- YouTube
Mulai Sekarang Jangan Dikejar, Dijamin Duit dan Rezeki yang Mengejar-ngejar, Kata Habib Novel Alaydrus Caranya...
tvOnenews.com - Jangan lagi capek-capek mengejar duit karena justru rezeki yang akan mengejar-ngejar asalkan mau lakukan ini.
Masalah yang sering dihadapi manusia adalah terlalu mengejar-ngejar urusan duit dan rezeki sehingga membuat banyak tenaga terkuras habis.
Alhasil, karena sudah terlalu capek mengejar rezeki malah membuat diri tidak mampu mengerjakan kewajiban yang lain.
Maka dari itu, biarkan duit dan rezeki yang mengejar-ngejar.
Caranya bagaimana?
Seperti dilansir tvOnenews.com dari kanal YouTube Habib Novel Alaydrus, berikut penjelasan tentang cara agar duit dan rezeki mengejar-ngejar.
Habib Novel Alaydrus menerangkan bahwa bagi seorang muslim seharusnya tolak ukur dalam setiap hal adalah Nabi Muhammad SAW.

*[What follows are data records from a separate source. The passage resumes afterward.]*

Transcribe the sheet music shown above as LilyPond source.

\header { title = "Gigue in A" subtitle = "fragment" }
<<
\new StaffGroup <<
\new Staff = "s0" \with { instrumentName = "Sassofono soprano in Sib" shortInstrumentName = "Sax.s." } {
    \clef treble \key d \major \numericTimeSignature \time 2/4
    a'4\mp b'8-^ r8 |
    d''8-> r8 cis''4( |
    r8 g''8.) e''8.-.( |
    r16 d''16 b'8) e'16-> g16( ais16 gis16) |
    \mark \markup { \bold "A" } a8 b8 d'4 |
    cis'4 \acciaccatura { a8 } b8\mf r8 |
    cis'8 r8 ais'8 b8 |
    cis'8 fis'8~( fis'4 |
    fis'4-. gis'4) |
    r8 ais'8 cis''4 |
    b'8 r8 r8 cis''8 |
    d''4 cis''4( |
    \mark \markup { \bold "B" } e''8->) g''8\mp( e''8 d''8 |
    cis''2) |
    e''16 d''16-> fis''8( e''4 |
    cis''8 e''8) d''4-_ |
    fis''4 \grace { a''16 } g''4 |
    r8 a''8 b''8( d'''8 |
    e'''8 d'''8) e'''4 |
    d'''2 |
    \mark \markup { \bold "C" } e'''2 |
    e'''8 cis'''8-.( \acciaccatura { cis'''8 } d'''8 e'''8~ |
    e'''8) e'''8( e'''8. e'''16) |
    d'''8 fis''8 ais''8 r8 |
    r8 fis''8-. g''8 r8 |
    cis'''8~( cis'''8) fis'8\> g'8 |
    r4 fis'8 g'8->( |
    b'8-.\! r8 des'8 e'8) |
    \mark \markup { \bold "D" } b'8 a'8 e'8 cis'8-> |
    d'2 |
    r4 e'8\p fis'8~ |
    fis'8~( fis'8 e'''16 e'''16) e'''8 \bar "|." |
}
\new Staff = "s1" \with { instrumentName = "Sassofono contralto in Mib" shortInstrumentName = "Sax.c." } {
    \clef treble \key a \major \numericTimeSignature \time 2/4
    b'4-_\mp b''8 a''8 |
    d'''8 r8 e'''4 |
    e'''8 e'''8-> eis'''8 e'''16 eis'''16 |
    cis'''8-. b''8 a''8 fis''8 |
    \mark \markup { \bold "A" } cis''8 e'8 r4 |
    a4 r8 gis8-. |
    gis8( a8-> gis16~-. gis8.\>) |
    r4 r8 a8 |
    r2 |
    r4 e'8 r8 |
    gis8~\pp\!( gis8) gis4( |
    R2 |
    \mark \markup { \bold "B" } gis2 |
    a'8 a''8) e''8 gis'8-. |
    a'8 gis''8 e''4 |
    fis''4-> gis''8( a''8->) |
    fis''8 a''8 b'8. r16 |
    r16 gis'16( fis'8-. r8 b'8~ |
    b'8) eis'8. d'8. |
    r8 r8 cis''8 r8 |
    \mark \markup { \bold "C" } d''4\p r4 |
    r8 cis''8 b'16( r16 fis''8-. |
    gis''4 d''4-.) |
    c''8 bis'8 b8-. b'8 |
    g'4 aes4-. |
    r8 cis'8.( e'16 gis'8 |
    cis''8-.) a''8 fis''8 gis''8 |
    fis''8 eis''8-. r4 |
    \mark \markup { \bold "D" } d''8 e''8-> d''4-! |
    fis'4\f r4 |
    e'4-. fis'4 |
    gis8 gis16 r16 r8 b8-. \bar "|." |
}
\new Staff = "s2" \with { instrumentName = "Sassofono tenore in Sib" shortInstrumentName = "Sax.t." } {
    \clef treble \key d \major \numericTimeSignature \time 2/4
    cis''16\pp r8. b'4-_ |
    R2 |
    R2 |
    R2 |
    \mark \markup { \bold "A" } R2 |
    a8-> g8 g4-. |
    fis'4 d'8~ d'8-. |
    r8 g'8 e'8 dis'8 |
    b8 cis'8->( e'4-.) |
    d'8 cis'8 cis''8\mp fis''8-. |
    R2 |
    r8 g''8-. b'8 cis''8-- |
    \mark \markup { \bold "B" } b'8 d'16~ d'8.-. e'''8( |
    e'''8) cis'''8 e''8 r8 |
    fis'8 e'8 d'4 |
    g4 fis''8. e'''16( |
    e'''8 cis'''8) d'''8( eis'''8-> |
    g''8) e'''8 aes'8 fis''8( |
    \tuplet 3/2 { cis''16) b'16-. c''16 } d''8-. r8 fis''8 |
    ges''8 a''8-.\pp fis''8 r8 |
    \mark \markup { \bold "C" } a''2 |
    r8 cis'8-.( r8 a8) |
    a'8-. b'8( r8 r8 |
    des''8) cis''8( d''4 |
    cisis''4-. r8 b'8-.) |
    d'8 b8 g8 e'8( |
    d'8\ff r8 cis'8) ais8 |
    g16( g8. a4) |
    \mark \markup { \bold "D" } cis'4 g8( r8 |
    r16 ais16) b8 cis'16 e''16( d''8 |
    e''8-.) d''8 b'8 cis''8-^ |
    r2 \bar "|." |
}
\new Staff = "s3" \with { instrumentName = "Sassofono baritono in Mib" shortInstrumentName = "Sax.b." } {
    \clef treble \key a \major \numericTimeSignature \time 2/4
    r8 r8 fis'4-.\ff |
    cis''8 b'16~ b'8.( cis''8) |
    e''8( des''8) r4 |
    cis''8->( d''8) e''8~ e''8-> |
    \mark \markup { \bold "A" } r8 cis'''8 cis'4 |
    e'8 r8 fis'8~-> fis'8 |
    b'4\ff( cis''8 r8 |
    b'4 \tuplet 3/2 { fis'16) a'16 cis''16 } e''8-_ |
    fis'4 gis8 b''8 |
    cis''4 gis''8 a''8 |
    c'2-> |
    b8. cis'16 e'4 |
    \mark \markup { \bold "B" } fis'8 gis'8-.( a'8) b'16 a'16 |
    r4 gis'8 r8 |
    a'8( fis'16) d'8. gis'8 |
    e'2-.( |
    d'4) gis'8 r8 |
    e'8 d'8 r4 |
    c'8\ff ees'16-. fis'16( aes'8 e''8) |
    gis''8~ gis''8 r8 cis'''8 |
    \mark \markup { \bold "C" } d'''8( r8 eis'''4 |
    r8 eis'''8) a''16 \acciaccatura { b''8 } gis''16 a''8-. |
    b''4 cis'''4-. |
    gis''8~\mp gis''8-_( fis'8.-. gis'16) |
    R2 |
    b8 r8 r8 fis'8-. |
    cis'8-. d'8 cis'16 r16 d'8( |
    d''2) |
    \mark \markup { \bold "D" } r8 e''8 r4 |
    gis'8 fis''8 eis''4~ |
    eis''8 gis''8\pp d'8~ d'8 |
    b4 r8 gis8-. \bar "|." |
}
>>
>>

Misalnya tentang kebahagiaan, lihatlah apa saja yang membuat Nabi Muhammad SAW bahagia.
Bicara soal kesuksesan, maka lihatlah Nabi Muhammad SAW sukses dalam hal apa saja.
"Tolak ukur bahagia enggak bahagia, Nabi Muhammad SAW, tolak ukur sukses enggak sukses, Nabi Muhammad SAW, tolak ukur apapun, Nabi Muhammad SAW," kata Habib Novel Alaydrus.
Kemudian dalam urusan mencari rezeki, Habib Novel Alaydrus punya pesan yang sangat penting.
"Yang kedua, urusan duit," ujar Habib Novel Alaydrus.
Menurut Habib Novel Alaydrus, banyak orang kesusahan mencari rezeki dan duit itu karena mereka justru yang mencari-cari.
"Kenapa orang susah cari duit, karena dia masih mau cari," ungkap Habib Novel Alaydrus soal perkara duit dan rezeki.
Lalu harus bagaimana?
"Terus gimana, ya kamu kerja enggak usah cari duit, kerja jangan cari duit," kata Habib Novel Alaydrus.
"Nikmati pekerjaanmu sampai duitnya yang bingung sama kamu," lanjutnya.
Menurut Habib Novel Alaydrus, justru duit yang akan mengejar-ngejar, sebagaimana hukum alam yang berlaku.
"Duitnya akan bingung sama kamu karena kamu cuek," ujar Habib Novel Alaydrus.
"Cuek itu hukum alam, kalau kamu cuek kamu akan dikejar, kalau kamu mengejar kamu akan ditinggal," sambungnya.
Habib Novel Alaydrus membandingkan seperti ketika pria mengejar perempuan atau perempuan mengejar laki-laki.